▶ INFORMATION SUPPLIED
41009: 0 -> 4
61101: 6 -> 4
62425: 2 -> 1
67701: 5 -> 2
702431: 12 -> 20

---

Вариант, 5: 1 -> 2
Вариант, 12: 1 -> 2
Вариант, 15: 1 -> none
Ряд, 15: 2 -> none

▶ DIRECTIONS
Output only an exact transcription of the lines above from the one with "Вариант, 5: 1 -> 2" up to and including the one with "Ряд, 15: 2 -> none".

▶ SOLUTION
Вариант, 5: 1 -> 2
Вариант, 12: 1 -> 2
Вариант, 15: 1 -> none
Ряд, 15: 2 -> none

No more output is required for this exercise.